Hilfreich stand ihm sein Mitgefangener D. Fortini zur Seite und auch der Abt Paulowitsch, der von Wien herbeieilte, sobald man erfahren, daß sein Zustand lebensgefährlich wäre. Obwohl ich mich nicht so eng an ihn angeschlossen hatte als an Oroboni, so betrübte mich doch sein Tod auf das tiefste. Ich wußte, daß seine Eltern und seine Braut ihn zärtlich liebten! Er für seine Person war mehr zu beneiden als zu beklagen; aber die armen Hinterbliebenen! ...

Auch in den Bleidächern war er mein Nachbar gewesen; Tremerello hatte mir einige Gedichte von ihm und ihm welche von mir gebracht. Ein tiefes Gefühl herrschte manchmal in diesen seinen Versen.

Nach seinem Tode schien er mir noch teurer geworden zu sein als im Leben, da ich von den Wachen vernahm, wie furchtbar er gelitten hatte. Der Unglückliche konnte sich, obwohl er durchaus religiös war, in den Tod nicht ergeben. Im höchsten Maße empfand er die Schrecken dieses letzten furchtbaren Schrittes, darum pries er den Herrn oft und rief unter Tränen aus: »Ich vermag meinen Willen nicht mit dem deinigen in Einklang zu bringen, dennoch möchte ich es gern tun; wirke du dies Wunder in mir!«

Die Sündhaftigkeit Orobonis besaß er nicht, aber er suchte ihm nachzueifern und versicherte, daß er seinen Feinden verzeihe.

Gegen Ende dieses Jahres (es war 1826) hörten wir eines Abends auf dem Gange ein schlecht unterdrücktes Geräusch von Schritten. Unsere Ohren hatten allmählich eine außerordentliche Übung darin erlangt, tausend Arten von Geräuschen zu unterscheiden. Eine Tür ward aufgeschlossen; wir erkennen, daß es die ist, wo der Advokat Solera saß. Eine zweite Tür wird aufgemacht: es war die von Fortinis Gefängnis. Aus einigen ganz leisen Stimmen heraus unterscheiden wir die des Polizeidirektors. – Was wird es geben? Eine Inspektion zu so später Stunde? Und weshalb?

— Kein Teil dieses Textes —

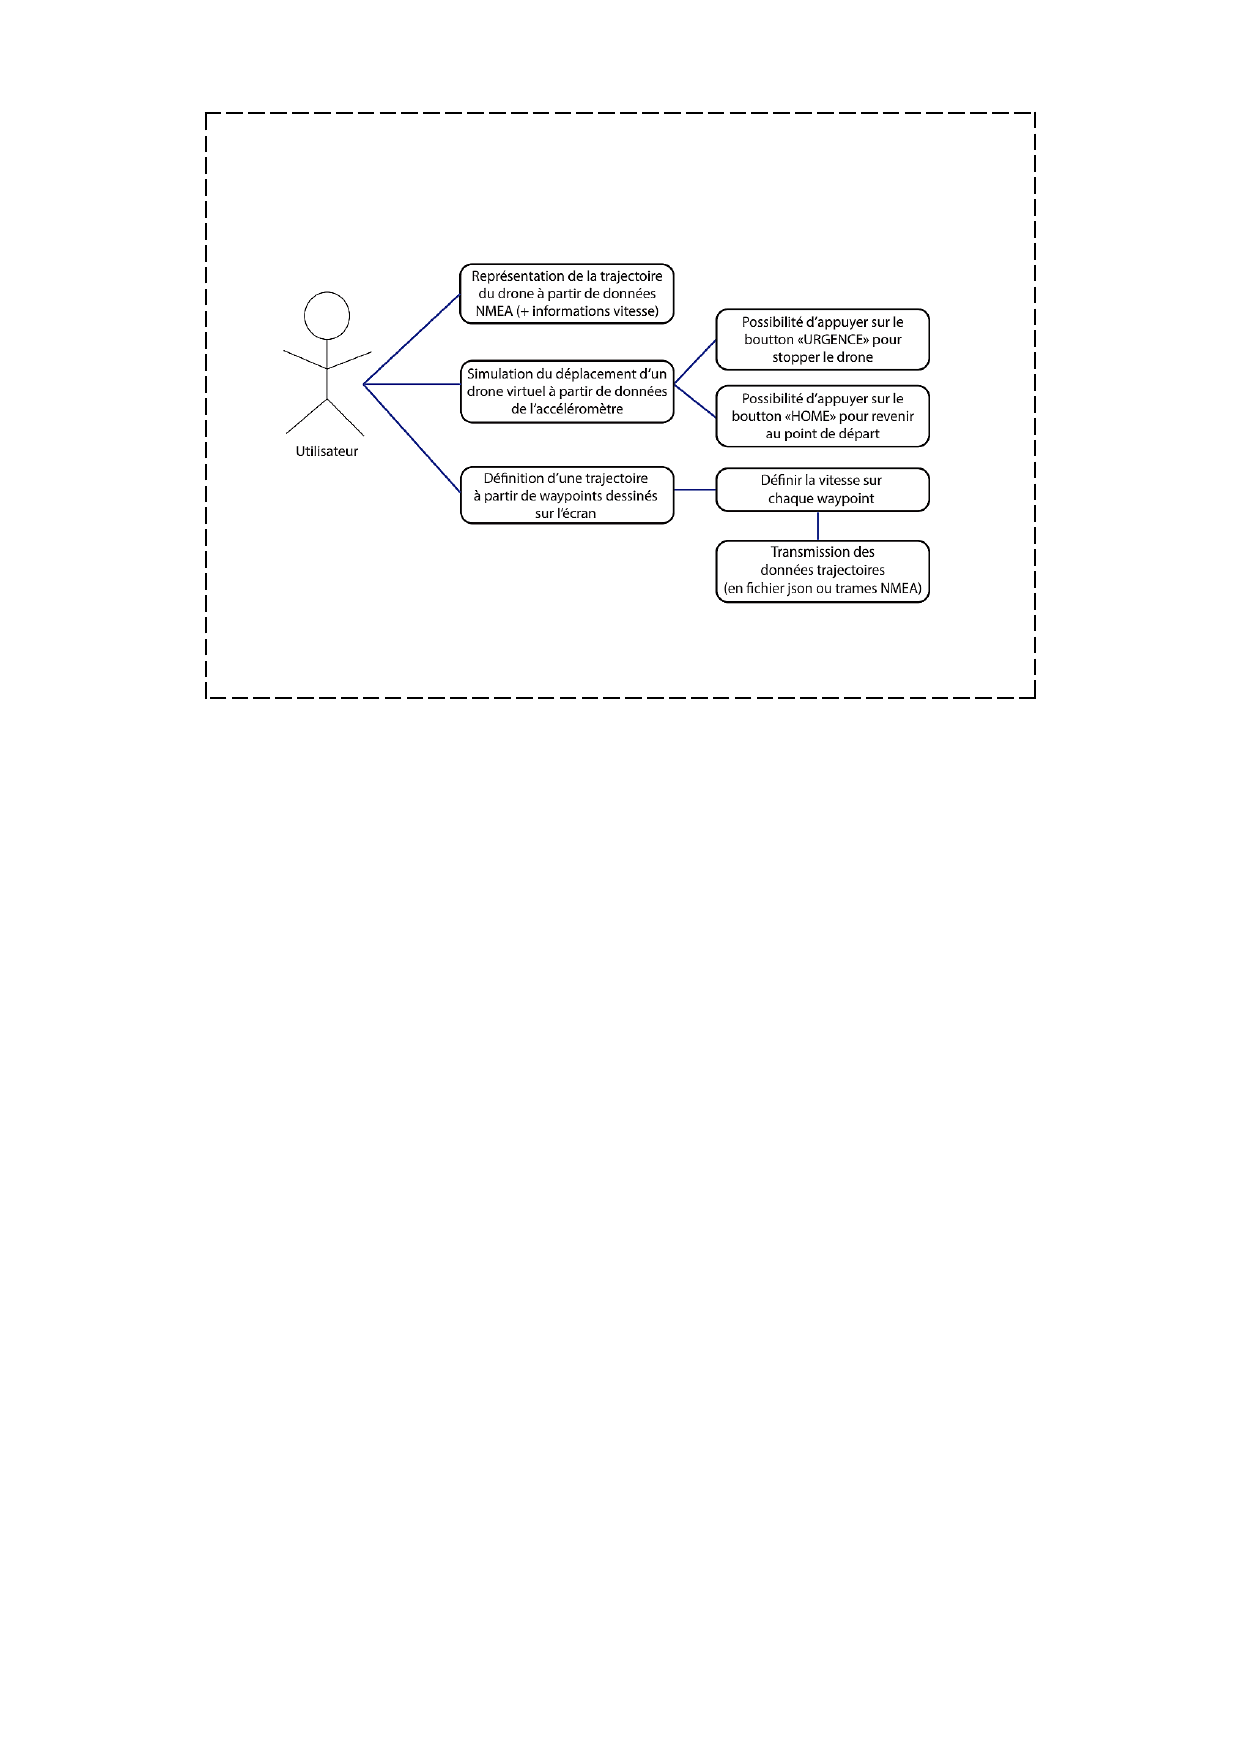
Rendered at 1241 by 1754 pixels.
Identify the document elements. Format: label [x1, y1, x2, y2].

Aber bald darauf kamen sie von neuem auf den Korridor, da hörte ich die liebe Stimme des braven Fortini: »Ach, ich armer Mann! verzeihen Sie gütigst; ich habe ja einen Band meines Breviariums vergessen.«

Dann lief er flink zurück, um den Band zu holen, und schloß sich der Schar wieder an. Die Tür zur Treppe ging auf, wir hörten ihre Schritte bis an das unterste Ende; wir begriffen, daß die beiden Glücklichen begnadigt worden waren; und obwohl wir bedauerten, ihnen nicht folgen zu dürfen, so waren wir doch herzlich darüber erfreut.